• **Data for this task**
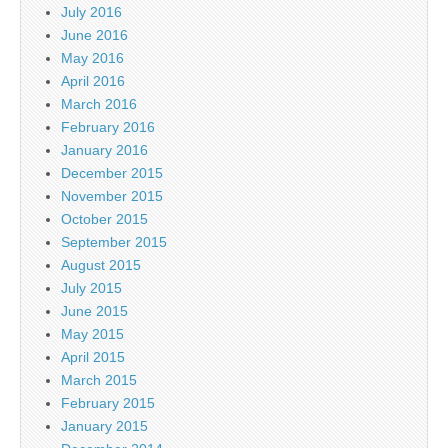
July 2016
June 2016
May 2016
April 2016
March 2016
February 2016
January 2016
December 2015
November 2015
October 2015
September 2015
August 2015
July 2015
June 2015
May 2015
April 2015
March 2015
February 2015
January 2015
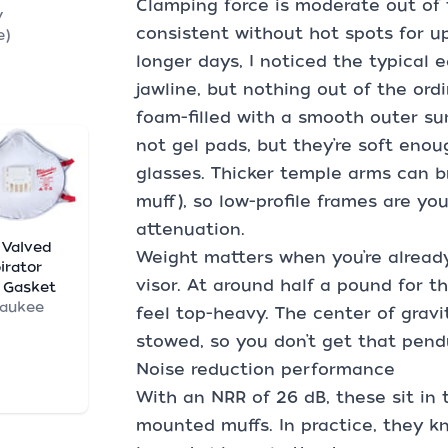
Clamping force is moderate out of
y
consistent without hot spots for u
e)
longer days, I noticed the typical 
jawline, but nothing out of the ord
foam-filled with a smooth outer sur
not gel pads, but they’re soft eno
glasses. Thicker temple arms can br
muff), so low-profile frames are yo
attenuation.
 Valved
Weight matters when you’re already
irator
visor. At around half a pound for t
 Gasket
waukee
feel top-heavy. The center of gravi
stowed, so you don’t get that pend
Noise reduction performance
With an NRR of 26 dB, these sit in
mounted muffs. In practice, they 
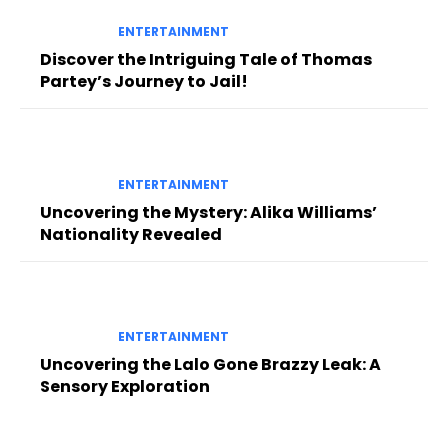
ENTERTAINMENT
Discover the Intriguing Tale of Thomas
Partey’s Journey to Jail!
ENTERTAINMENT
Uncovering the Mystery: Alika Williams’
Nationality Revealed
ENTERTAINMENT
Uncovering the Lalo Gone Brazzy Leak: A
Sensory Exploration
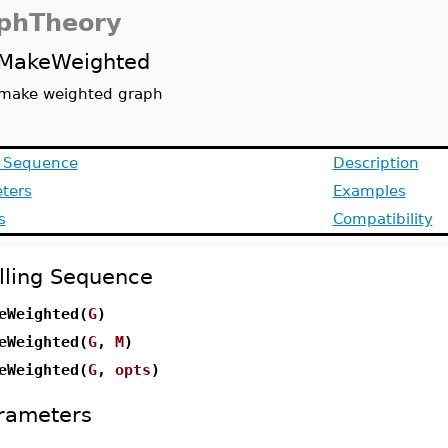
phTheory
MakeWeighted
make weighted graph
g Sequence
Description
ters
Examples
s
Compatibility
lling Sequence
eWeighted(
G
)
eWeighted(
G
,
M
)
eWeighted(
G
,
opts
)
rameters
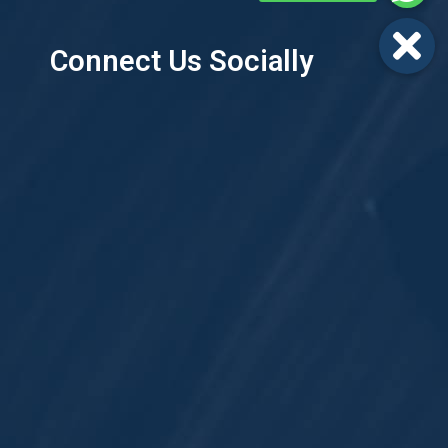
Connect Us Socially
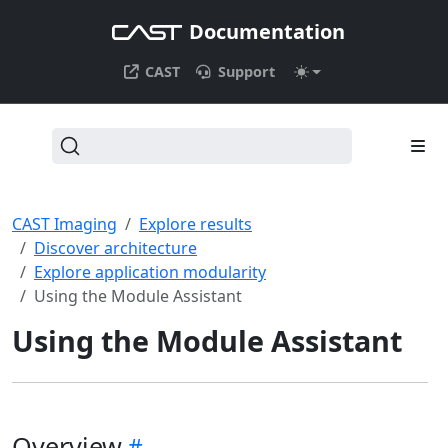
Documentation
CAST
Support
CAST Imaging
Explore results
Discover architecture
Explore application modularity
Using the Module Assistant
Using the Module Assistant
Overview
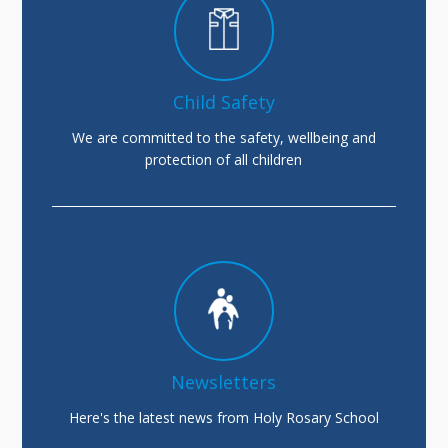
Child Safety
We are committed to the safety, wellbeing and
protection of all children
Newsletters
Here's the latest news from Holy Rosary School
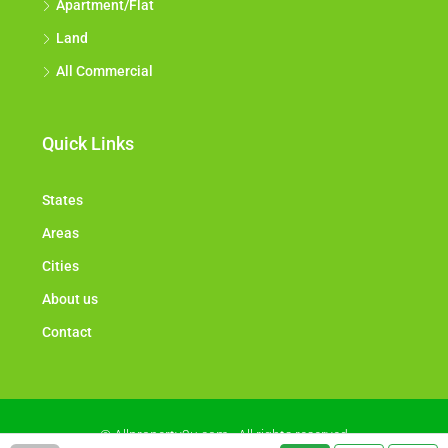
Apartment/Flat
Land
All Commercial
Quick Links
States
Areas
Cities
About us
Contact
© Allproperty2u.com - All rights reserved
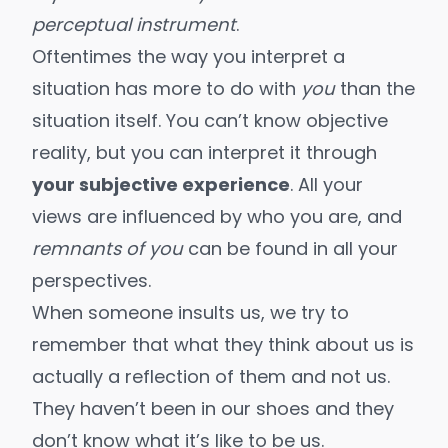
perceptual instrument
.
Oftentimes the way you interpret a
situation has more to do with
you
than the
situation itself. You can’t know objective
reality, but you can interpret it through
your subjective experience
. All your
views are influenced by who you are, and
remnants of you
can be found in all your
perspectives.
When someone insults us, we try to
remember that what they think about us is
actually a reflection of them and not us.
They haven’t been in our shoes and they
don’t know what it’s like to be us.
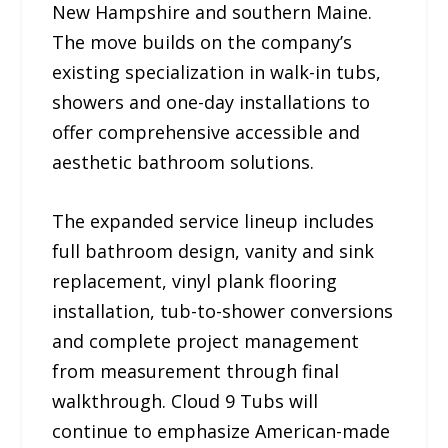
New Hampshire and southern Maine.
The move builds on the company’s
existing specialization in walk-in tubs,
showers and one-day installations to
offer comprehensive accessible and
aesthetic bathroom solutions.
The expanded service lineup includes
full bathroom design, vanity and sink
replacement, vinyl plank flooring
installation, tub-to-shower conversions
and complete project management
from measurement through final
walkthrough. Cloud 9 Tubs will
continue to emphasize American-made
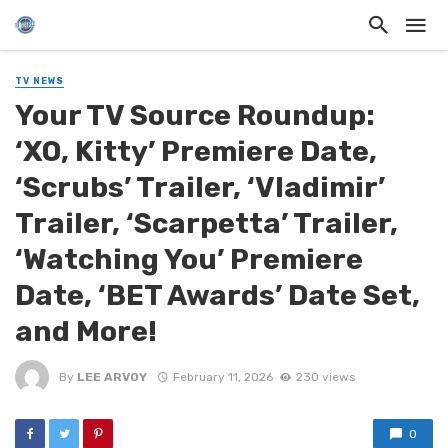
TV NEWS
Your TV Source Roundup:
‘XO, Kitty’ Premiere Date,
‘Scrubs’ Trailer, ‘Vladimir’
Trailer, ‘Scarpetta’ Trailer,
‘Watching You’ Premiere
Date, ‘BET Awards’ Date Set,
and More!
By
LEE ARVOY
February 11, 2026
230 views
0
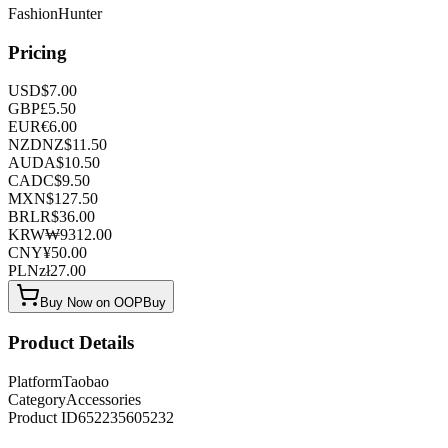
FashionHunter
Pricing
USD
$
7.00
GBP
£
5.50
EUR
€
6.00
NZD
NZ$
11.50
AUD
A$
10.50
CAD
C$
9.50
MXN
$
127.50
BRL
R$
36.00
KRW
₩
9312.00
CNY
¥
50.00
PLN
zł
27.00
Buy Now on OOPBuy
Product Details
Platform
Taobao
Category
Accessories
Product ID
652235605232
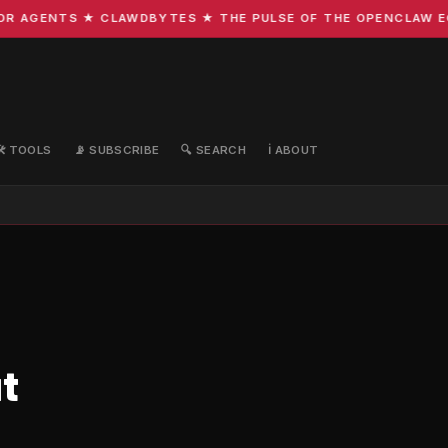
 AGENTS ★ CLAWDBYTES ★ THE PULSE OF THE OPENCLAW ECOS
🛠️ TOOLS
📡 SUBSCRIBE
🔍 SEARCH
ℹ️ ABOUT
t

• **What the task requires**
Give only a number, namely how many lines in the entries above hold the word "that".

• **Task output**
2